*Testo citato*:
30.5.06

Israele «prevede» attentato a Berlino
Maurizio Blondet
28/05/2006
Can anyone within range of iranian missiles feel safe?!!!

Israele ha avvertito i servizi d'intelligence europei e americani di «possibili attentati durante i mondiali di calcio» di Berlino.
Lo dice l'agenzia ebraica Ynet (1), che - fatto significativo - non cita fonti israeliane, bensì il giornale Al-Watan, saudita.
Le informazioni del Mossad sono stavolta circostanziate.
Sa già chi saranno gli esecutori e chi i mandanti dell'attentato prossimo venturo a Berlino.
A compiere l'atto terroristico saranno gli Hizbullah, la formazione libanese guidata da Imad Mugniyah, che si ritiene sostenuta dalla Siria e dall'Iran e che, fra l'altro, ha obbligato al ritiro dal Libano meridionale l'esercito sionista.
Ma il mandante sarà, avete indovinato, Teheran.
Secondo il rapporto, «l'attacco terroristico è mirato a dimostrare che Teheran è capace di rappresaglia se attaccata».
Dunque è pronta anche la motivazione e lo scenario tipo 11 settembre, per giustificare anche la prossima guerra per Israele.
Infatti, veniamo informati, dopo l'avvertimento israeliano e per contrastare il pericolo imminente, è stata allestita «una sala operativa congiunta USA-Europa».
Ma non a Berlino, teatro dell'attentato profetizzato.


«A questo fine» (ossia di sventare l'attentato), dice Ynet, «due portaerei americane insieme a una nave francese sono in rotta verso l'Oceano Indiano e il golfo Persico».
Stranamente, l'articolo dà voce a «ufficiali USA contrari all'attacco all'Iran», i quali temono «che l'amministrazione Bush approfitterà di tale attacco terroristico per lanciare un'offensiva che liquiderà la crisi nucleare iraniana e aumenterà il favore presidenziale nei sondaggi».
«Questi ufficiali aggiungono che anche se gli attacchi terroristici fossero organizzati da una terza parte, sarebbero sempre usati per giustificare l'attacco all'Iran».
E' proprio così.
Dick Cheney ha già stilato dei «contingency plans» che espressamente prevedono l'aggressione all'Iran come ritorsione a qualunque attentato, da chiunque commesso.
Al-Watan, citato da Ynet, aggiunge di aver saputo da un agente della sicurezza a Bruxelles che «i servizi d'intelligence hanno impiantato attrezzature di sorveglianza in diverse ambasciate arabe e islamiche e negli uffici di aziende internazionali collegate con paesi islamici e arabi. La fonte ha aggiunto che agenti sotto falsa identità, per lo più donne, hanno infiltrato istituzioni arabe e islamiche: e-mail, fax, e telefonate in partenza sono controllate, e anche i bidoni della spazzatura esterni agli edifici vengono frugati in cerca di qualunque informazione sulla natura dei messaggi inviati da queste organizzazioni».
Insomma, tutto è pronto in anticipo per una replica europea del grande delitto dell'11 settembre, e per la conseguente nube di disinformazione che dovrà coprire le tracce.

*Esercizi*:
1) Rispondi alle seguenti domande sull'articolo relativo al previsto attentato a Berlino.
(a) Quale giornale cita Ynet al posto di fonti israeliane?
(b) Quali navi, secondo Ynet, sono in rotta verso l'Oceano Indiano e il golfo Persico?
(c) Chi ha già stilato dei «contingency plans»?
2) Cita dall'articolo sul previsto attentato a Berlino tutto il passo che va da «Israele ha avvertito» giù fino a «venturo a Berlino.».

*Materiale fornito*:

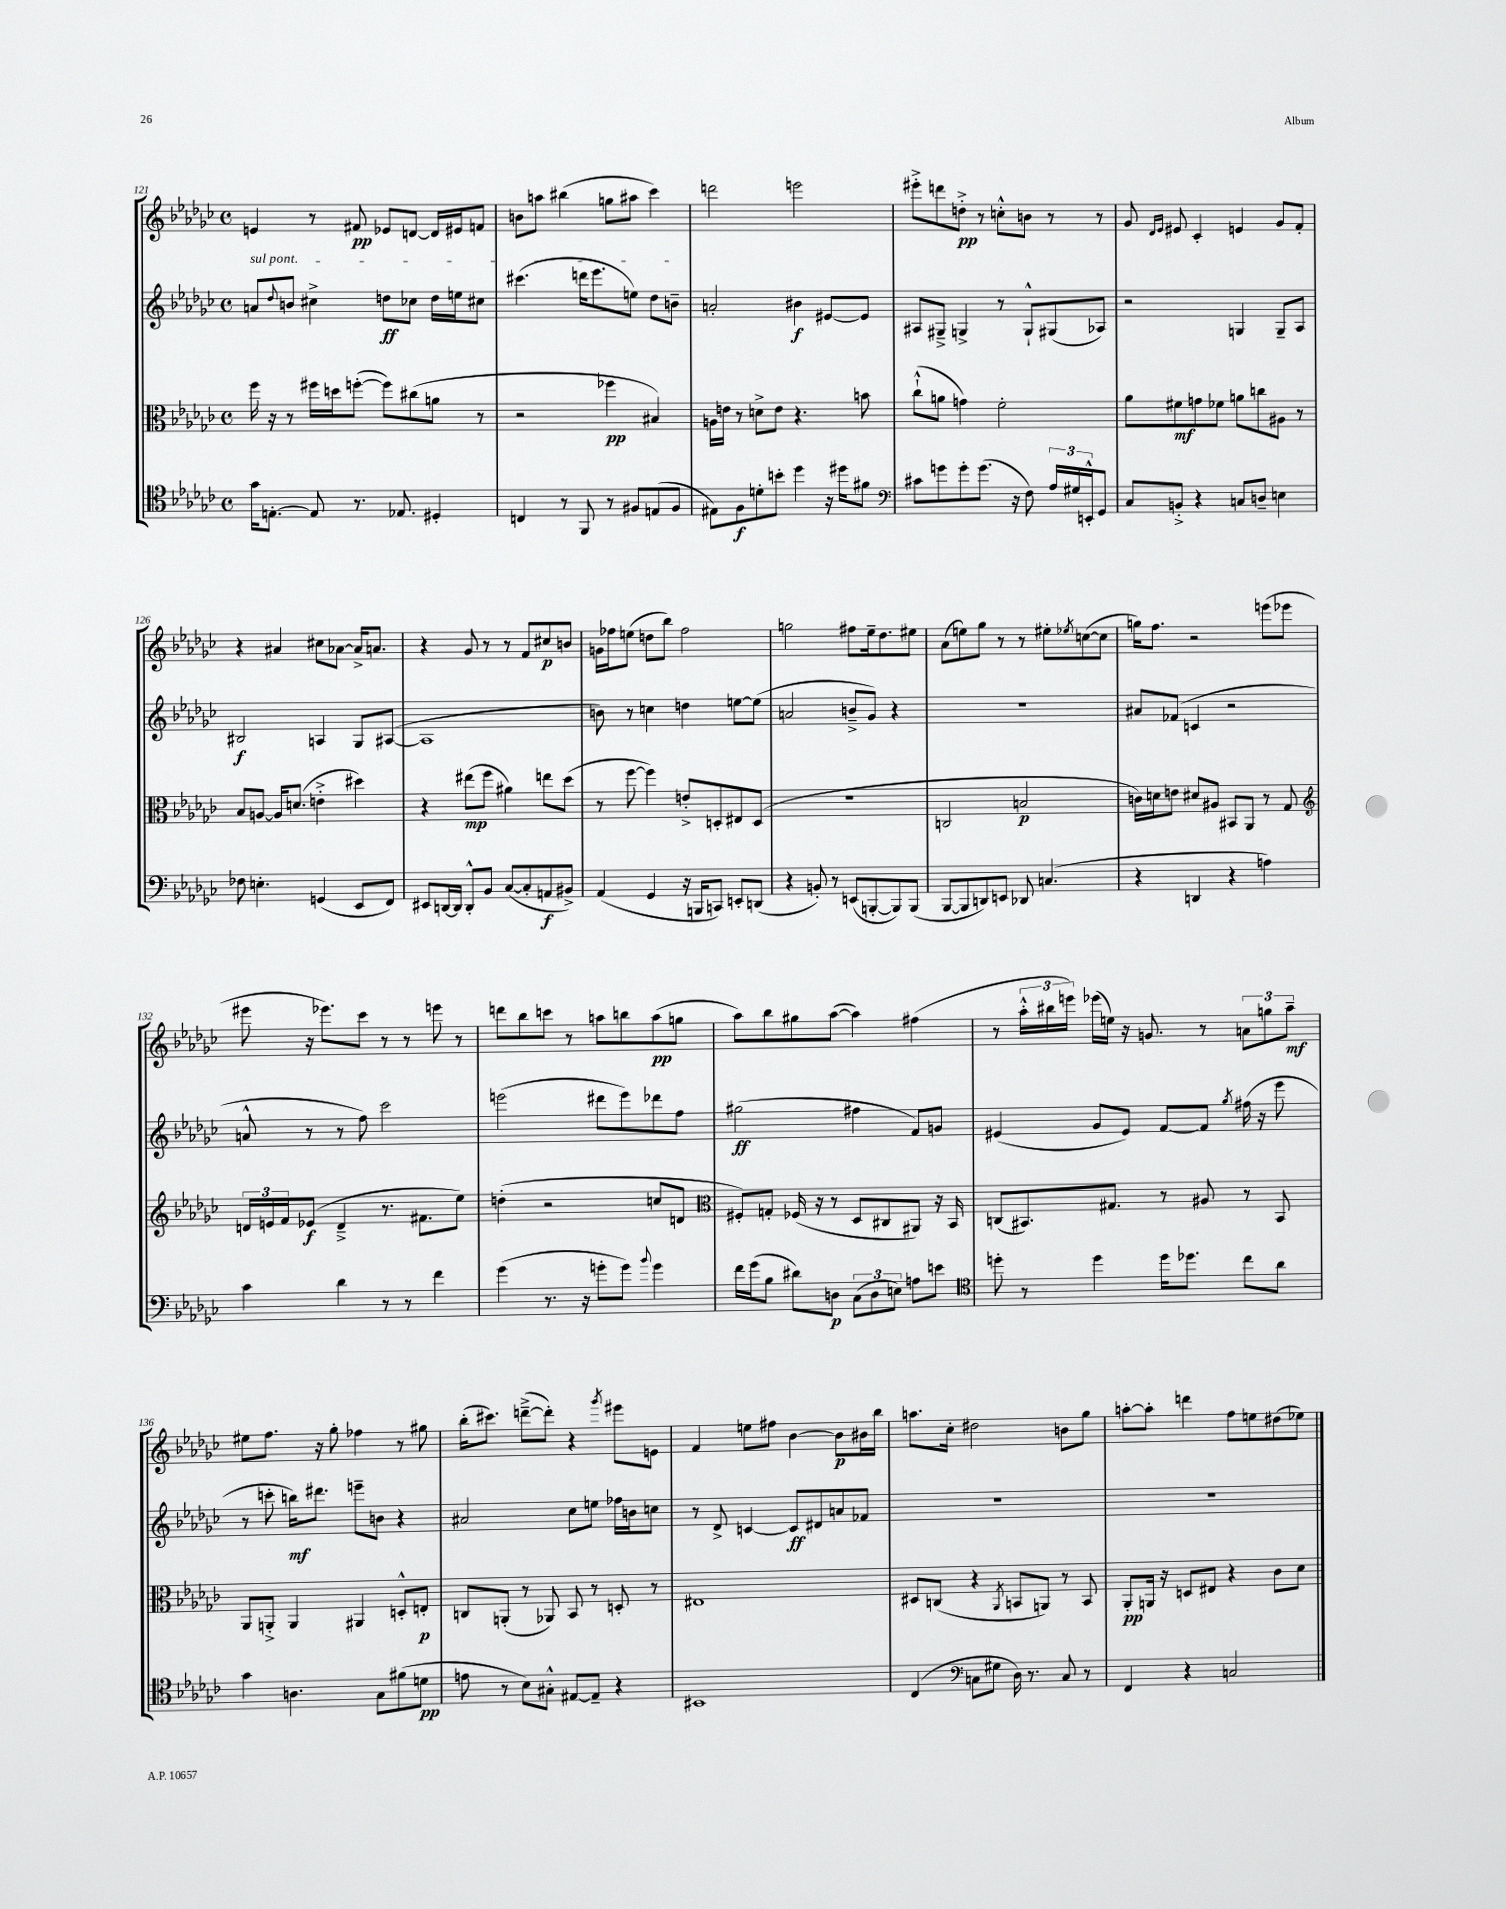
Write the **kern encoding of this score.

*Soluzioni degli esercizi*:
1)
(a) Il giornale saudita Al-Watan.
(b) Due portaerei americane insieme a una nave francese.
(c) Dick Cheney.

2)
Israele ha avvertito i servizi d'intelligence europei e americani di «possibili attentati durante i mondiali di calcio» di Berlino.
Lo dice l'agenzia ebraica Ynet (1), che - fatto significativo - non cita fonti israeliane, bensì il giornale Al-Watan, saudita.
Le informazioni del Mossad sono stavolta circostanziate.
Sa già chi saranno gli esecutori e chi i mandanti dell'attentato prossimo venturo a Berlino.